$\sigma$-algebras and product topology What can be said about $\sigma(T_1 \otimes T_2)$ and $\sigma(T_1) \otimes \sigma(T_2)$, when $T_i$ are topologies that aren't necessary second countable, and $\otimes$ denotes, at the left, the product topology, and at the right, the product $\sigma$-algebra ?
Do you know examples where neither of these is included in the other ?
EDIT : I got an answer of these two questions here  : 
Is "product" of Borel sigma algebras the Borel sigma algebra of the "product" of underlying topologies?
Sorry for the duplicate.
I was asking myself if there was a measurable space $(X,\Sigma)$, a topological vector space $(V,\mathbf{T})$ and $\forall i \in \{1,2\}$, $f_i : (X,\Sigma) \rightarrow (V,\mathbf{T})$ measurable, such that $f_1 + f_2$ was $\textbf{not}$ mesurable.

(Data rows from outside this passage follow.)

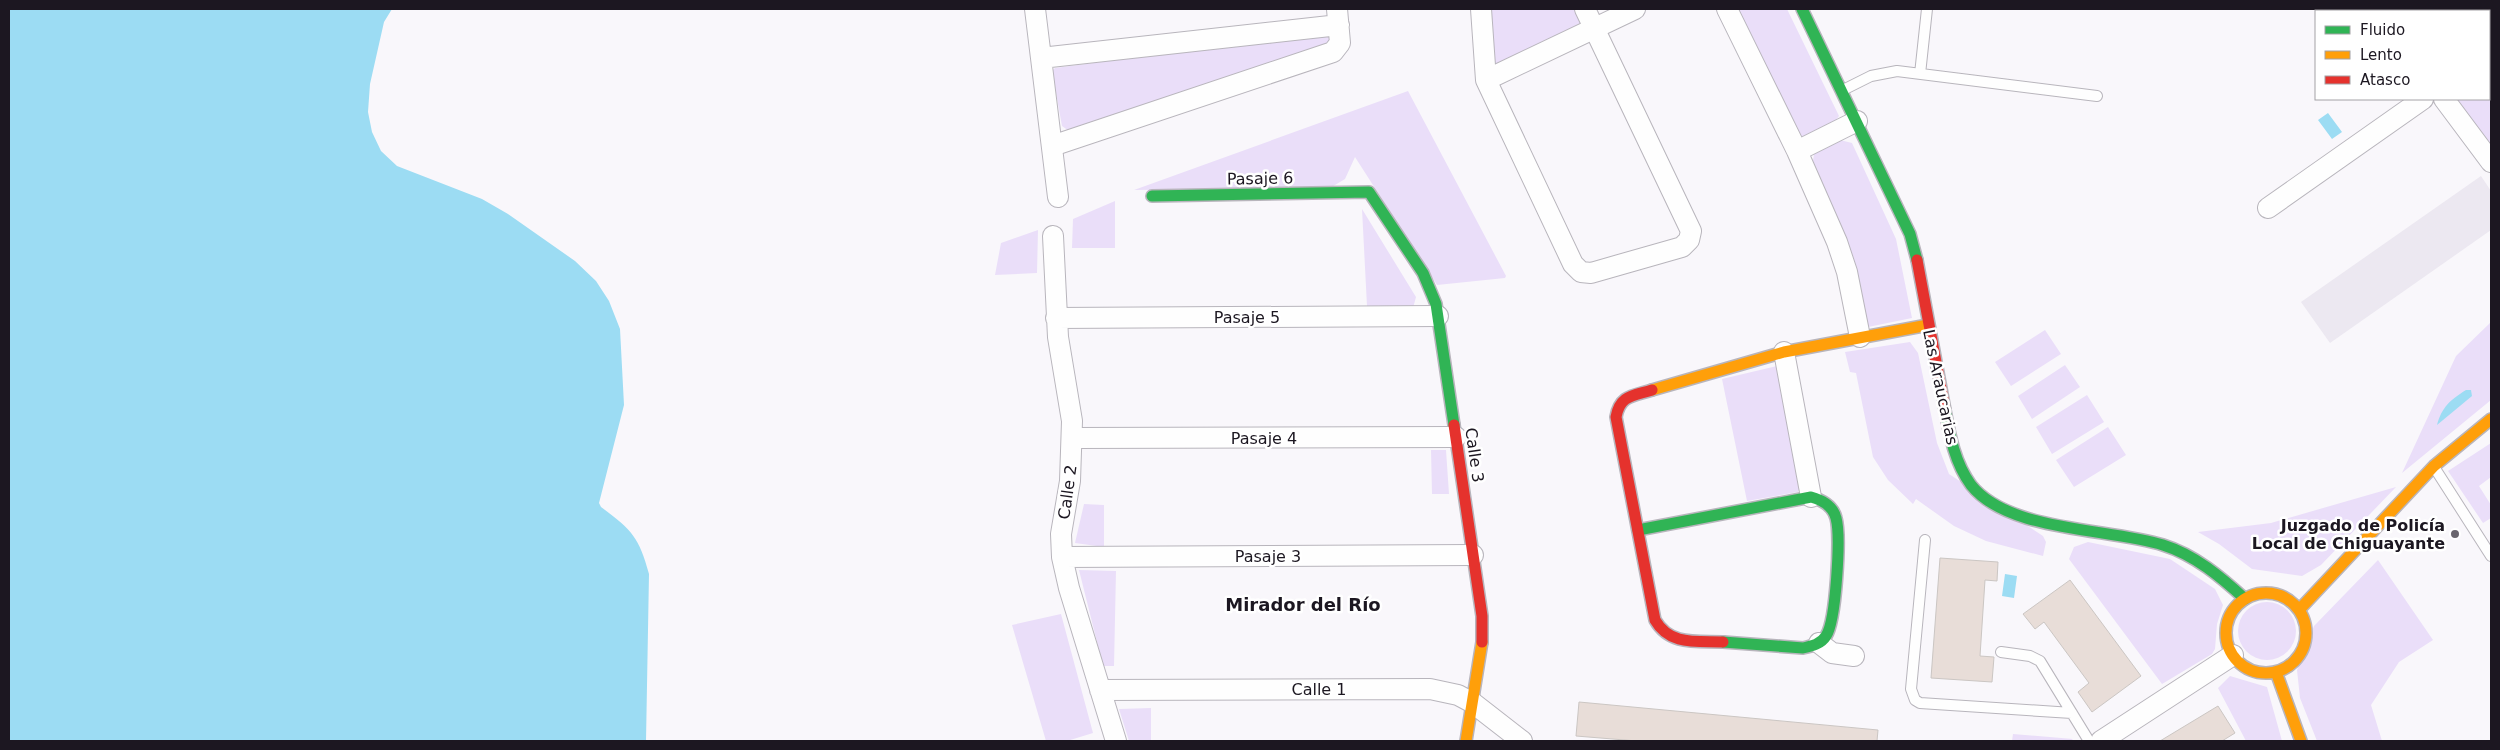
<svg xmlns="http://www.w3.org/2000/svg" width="2500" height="750" font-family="'DejaVu Sans',sans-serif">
  <rect width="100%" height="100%" fill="#f9f7fb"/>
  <!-- built -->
  <path fill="#ece8f1" d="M2481,176L2491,191V230L2330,343L2301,302Z"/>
  <!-- green -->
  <path fill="#eadef9" d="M1488,9H1574L1581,23L1490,70Z
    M1736,9H1787L1839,116L1833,124L1805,137L1801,136Z
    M2409,9H2478L2472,11H2411Z
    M1323,33L1331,39L1330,43L1069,131L1062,126L1052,71L1055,68Z
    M2491,38V144L2456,99H2489V39Z
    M1408,91L1506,276L1505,278L1437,285L1355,157L1345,179L1330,188L1134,190Z
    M1840,140L1852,143L1896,239L1912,318L1868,327L1853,256L1813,161L1814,154Z
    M1115,201V248H1072L1073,219Z
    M1362,209L1416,297L1413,308L1367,306Z
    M1038,230L1037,273L995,275L1001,243Z
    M2491,322V400L2402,473L2456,356Z
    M2045,330L2061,354L2011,386L1995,362Z
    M1910,342L1918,353L1937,443L1949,474L2043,536L2046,542L2043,556L1986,541L1954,526L1916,499L1913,504L1888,480L1873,457L1856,373L1850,372L1845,352Z
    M2065,365L2080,387L2032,419L2018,396Z
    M1777,366L1801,483L1798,492L1747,501L1722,379Z
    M2087,395L2104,422L2052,454L2036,427Z
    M2108,427L2126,455L2074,487L2056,460Z
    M2491,443V477L2479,486L2491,505V518L2483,523L2448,471Z
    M1431,450H1446L1449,494H1432Z
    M2396,487L2321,565L2302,576L2252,569L2219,544L2198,532L2271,523Z
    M1084,504L1104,505V547L1075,543Z
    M2088,542L2170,559L2215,589L2223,605L2217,624L2215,649L2212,654L2162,684L2069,559L2074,547Z
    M2378,560L2433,640L2399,662L2371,705L2382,741H2317L2300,698L2297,670L2314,626Z
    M1079,570L1116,571L1114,666H1103Z
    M2238 631a29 29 0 1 1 58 0a29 29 0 1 1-58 0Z
    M1061,614L1093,733L1067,741H1046L1012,625Z
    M2230,676L2267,687L2282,741H2246L2218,688Z
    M1151,708V741H1129L1119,709Z
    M2013,734L2073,739L2070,741H2012Z"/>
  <!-- water -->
  <path fill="#9cdcf3" d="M9,9H392L384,22L370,84L368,112L372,132L381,151L397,166L482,199L508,214L575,261L596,281L609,301L620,329L624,405L599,503L601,507C632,530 639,537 649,574L646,741H9Z
    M2328,113L2342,132L2332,139L2318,120Z
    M2466,390H2471L2472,396L2437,425C2442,407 2450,400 2466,390Z
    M2005,574L2017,576L2014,598L2002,596Z"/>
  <!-- building -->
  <path fill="#e8ddd8" stroke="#cbc6c3" d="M1940,558L1998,562L1997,581L1985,580L1980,656L1994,657L1992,682L1931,678Z
    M2070,580L2141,676L2092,712L2078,692L2089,683L2044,622L2035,629L2023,614Z
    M1579,702L1878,730L1877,741H1637L1576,736Z
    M2218,706L2235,733L2222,741H2160Z"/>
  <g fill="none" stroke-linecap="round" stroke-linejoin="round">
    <!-- lane casing -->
    <g stroke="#b8b5bc" stroke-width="12">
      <path id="lane" d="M1920,74L1927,9
        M1843,90L1871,76L1897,71L2097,96
        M2434,467L2491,556
        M1925,540L1911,689L1915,700L1920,703L2072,713
        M2001,652L2030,656L2040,661L2089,741"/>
    </g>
    <!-- street casing -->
    <g stroke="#b8b5bc" stroke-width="22">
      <path id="street" d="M1035,9L1058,197
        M1481,9L1486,80L1573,264L1581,272L1591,273L1682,247L1689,240L1691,231L1585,9
        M1727,9L1797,151L1837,242L1847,272L1860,337
        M2385,9L2386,11
        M2489,19L2491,18
        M1041,58L1339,25
        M1486,80L1635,9
        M2444,99L2491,162
        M1052,146L1333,52L1340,43L1337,9
        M1797,151L1857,121
        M2268,208L2423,99
        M1053,236L1058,337L1072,421L1070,481L1061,534L1062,557L1069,588L1116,741
        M1056,318L1438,316
        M1784,352L1811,497
        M1073,438L1456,437
        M1062,557L1473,555
        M1819,643L1832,653L1854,656
        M1100,690L1430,689L1458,695L1473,703L1522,741
        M2101,741L2233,655"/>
    </g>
    <!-- fast casing -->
    <g stroke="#b8b5bc" stroke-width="14">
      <path id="fast" d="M1802,9L1910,234L1917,260
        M1152,196L1369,192L1423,273L1436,304L1454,425
        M1945,410C1950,437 1955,463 1971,485C2008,532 2109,528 2163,545C2195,555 2221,577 2245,599
        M1638,530L1811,497C1822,500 1833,506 1836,518C1841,536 1836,621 1826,636C1821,644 1812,646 1803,648L1723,642"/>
    </g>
    <!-- slow casing -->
    <g stroke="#b8b5bc" stroke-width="14">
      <path id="slow" d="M1652,390L1784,352L1928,325
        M2226 633a40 40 0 1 1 80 0a40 40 0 1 1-80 0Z
        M2299,610L2434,466L2491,419
        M2276,672L2301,741
        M1466,741L1482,642"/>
    </g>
    <!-- jam casing -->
    <g stroke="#b8b5bc" stroke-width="14">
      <path id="jam" d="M1917,260L1945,410
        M1652,390C1633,396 1620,395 1616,417L1655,620C1670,646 1696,641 1723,642
        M1454,425L1482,616V642"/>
    </g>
    <!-- lane -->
    <use href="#lane" stroke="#fefefe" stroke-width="10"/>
    <!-- street -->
    <use href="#street" stroke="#fefefe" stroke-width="20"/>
    <!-- fast -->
    <use href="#fast" stroke="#30b455" stroke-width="11"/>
    <!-- slow -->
    <use href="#slow" stroke="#ff9f0a" stroke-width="11"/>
    <!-- jam -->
    <use href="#jam" stroke="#e5322d" stroke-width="11"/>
  </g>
  <!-- markers -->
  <circle fill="#69656d" stroke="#fff" stroke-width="2" cx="2455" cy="534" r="5"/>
  <g text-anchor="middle" stroke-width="5" stroke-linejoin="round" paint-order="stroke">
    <!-- street labels -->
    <g font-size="16" fill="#1c1721" stroke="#fff">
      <text transform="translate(1260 178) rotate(-1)" y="6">Pasaje 6</text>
      <text x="1247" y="323">Pasaje 5</text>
      <text transform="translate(1941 387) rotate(78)" y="6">Las Araucarias</text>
      <text x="1264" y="444">Pasaje 4</text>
      <text transform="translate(1475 455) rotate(82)" y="6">Calle 3</text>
      <text transform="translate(1067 492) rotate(-82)" y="6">Calle 2</text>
      <text x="1268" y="562">Pasaje 3</text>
      <text x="1319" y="695">Calle 1</text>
    </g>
    <!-- poi labels -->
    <g font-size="16" font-weight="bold" fill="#1c1721" stroke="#fff" text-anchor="end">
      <text x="2445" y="531">Juzgado de Policía<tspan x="2445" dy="18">Local de Chiguayante</tspan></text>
    </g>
    <!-- neighbourhood labels -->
    <g font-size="18" font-weight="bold" fill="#1c1721" stroke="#fff">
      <text x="1303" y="611">Mirador del Río</text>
    </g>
  </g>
  <!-- border -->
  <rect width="2500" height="750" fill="none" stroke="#1c1721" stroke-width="20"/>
  <!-- legend -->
  <rect x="2315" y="10" width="175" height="90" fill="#ffffff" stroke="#a4a2a6"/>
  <rect x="2325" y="26" width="25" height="8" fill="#30b455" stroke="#a4a2a6"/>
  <text x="2360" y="35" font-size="15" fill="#1c1721">Fluido</text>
  <rect x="2325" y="51" width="25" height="8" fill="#ff9f0a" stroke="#a4a2a6"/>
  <text x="2360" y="60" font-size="15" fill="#1c1721">Lento</text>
  <rect x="2325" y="76" width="25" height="8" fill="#e5322d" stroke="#a4a2a6"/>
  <text x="2360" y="85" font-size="15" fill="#1c1721">Atasco</text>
</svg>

This cannot happen if $V$ is second countable, but I don't know many not second countable topological vector spaces...
 A: The sigma algebra $\sigma(\mathbf T_1)\otimes \sigma(\mathbf T_2)$ is always contained in $\sigma(\mathbf T_1\otimes \mathbf T_2)$, essentially by the definition of a product $\sigma$-algebra.
On the other hand, if $(V,\mathbf T)$ is a Hausdorff topological space with cardinality strictly greater than $\mathfrak c$ (the cardinality of the continuum), then the diagonal $\Delta=\{ (x,x);\; x\in V\}$ is a closed set (hence a set in $\sigma(\mathbf\otimes\mathbf T)$) which is not in $\sigma(\mathbf T)\otimes\sigma (\mathbf T)$. A proof of this is outlined for example in Problem 4.1.11 of Dudley's (beautiful) book ``Real analysis and probability".
Now, let $V$ be any Hausdorff topological vector space with cardinality greater than $\mathfrak c$, for example the Hilbert space $\ell^2(I)$, where $I$ is any set with cardinality greater than $\mathfrak c$. Consider the measure space $(X,\Sigma)=(V\times V, \sigma(\mathbf T)\otimes \sigma(\mathbf T))$ and the canonical projections $\pi_1, \pi_2 :V\times V\to V$. These maps are measurable from $(V\times V, \sigma(\mathbf T)\otimes \sigma(\mathbf T))$ into $(V,\sigma(\mathbf T))$, but their difference $f=\pi_1-\pi_2$ is not because $f^{-1}(\{ 0\})$ is equal to the diagonal $\Delta$, which is not in $\sigma(\mathbf T)\otimes \sigma(\mathbf T)$.